> _EXERCISE TEXT_
-=-=-

# 📘 Feature Store Registration
This notebook registers the engineered sensor features table from the Delta Live Tables (DLT) pipeline
into the Databricks Feature Store for easier discoverability, governance, and reuse during model training and inference.


In [0]:
# df = spark.read.table("arao.aerodemo.sensor_features").cache()
# df.count()  # Force materialization to avoid lazy read error
# df.write.format("delta").mode("overwrite").saveAsTable("arao.aerodemo.sensor_features_table")

In [0]:
# %sql
# ALTER TABLE arao.aerodemo.sensor_features_table 
# ALTER COLUMN aircraft_id SET NOT NULL;

# ALTER TABLE arao.aerodemo.sensor_features_table 
# ALTER COLUMN timestamp SET NOT NULL;

In [0]:
# %sql
# ALTER TABLE arao.aerodemo.sensor_features_table 
# ADD CONSTRAINT sensor_features_pk 
# PRIMARY KEY (aircraft_id, timestamp);

In [0]:
# %sql
# ALTER TABLE arao.aerodemo.sensor_features
# ADD CONSTRAINT sensor_features_pk PRIMARY KEY (aircraft_id, timestamp);

In [0]:
from pyspark.sql.types import *
from pyspark.sql import functions as F

# 🧹 1. Drop the old table if it exists to avoid constraint conflicts
spark.sql("DROP TABLE IF EXISTS arao.aerodemo.sensor_features_table")

-=-=-

> _WORK ITEM_
From the feature store notebook text, print the passage between "# 📘 Feature" and "training and inference.", inclusive. The records that follow were taken from a separate source and are unrelated to the notebook text.

-=-=-

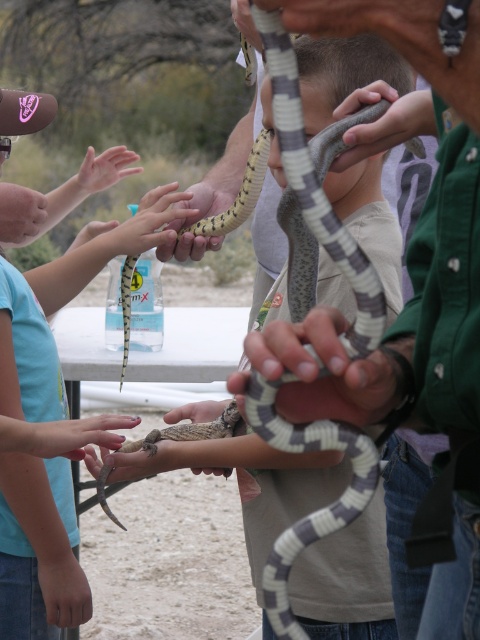
Question: Among these objects, which one is farthest from the camera?

Choices:
 (A) smooth tan snake at center
 (B) smooth skin hand at center

Answer: (B)

Question: Which point is farther from the camera taking this photo?

Choices:
 (A) (172, 420)
 (B) (21, 326)
 (C) (340, 515)

Answer: (B)

Question: Is gray and white striped snake at center positioned before smooth skin hand at center?

Choices:
 (A) yes
 (B) no

Answer: (A)

Question: From the image, what is the correct spatial relationship of smooth tan snake at center in relation to smooth skin hand at center?

Choices:
 (A) above
 (B) below

Answer: (A)

Question: Can you confirm if gray and white striped snake at center is bigger than smooth skin hand at center?

Choices:
 (A) no
 (B) yes

Answer: (B)

Question: Among these points, which one is nearest to the camera?

Choices:
 (A) (376, 492)
 (B) (199, 417)

Answer: (A)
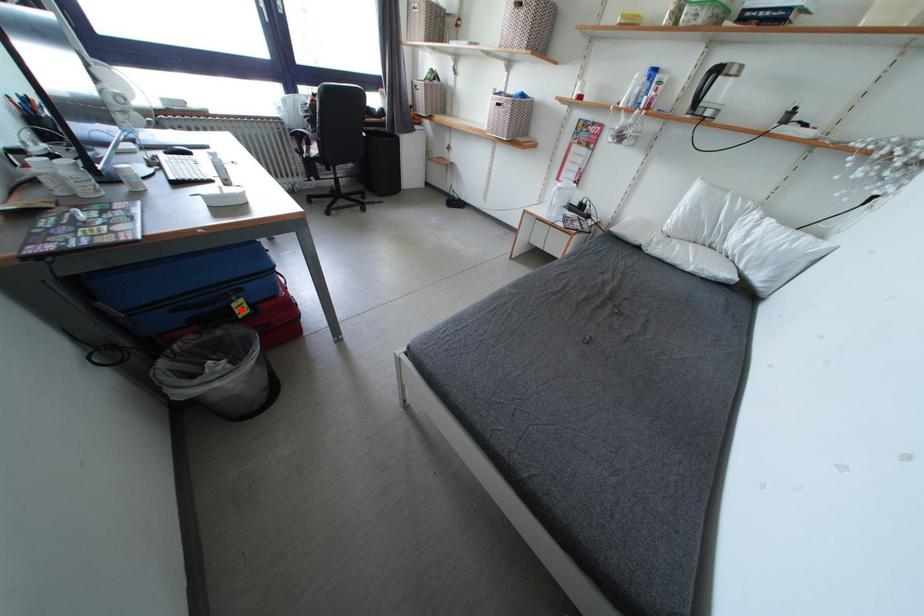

-=-=-

> _OUTPUT OF THE TASK_
# 📘 Feature Store Registration
This notebook registers the engineered sensor features table from the Delta Live Tables (DLT) pipeline
into the Databricks Feature Store for easier discoverability, governance, and reuse during model training and inference.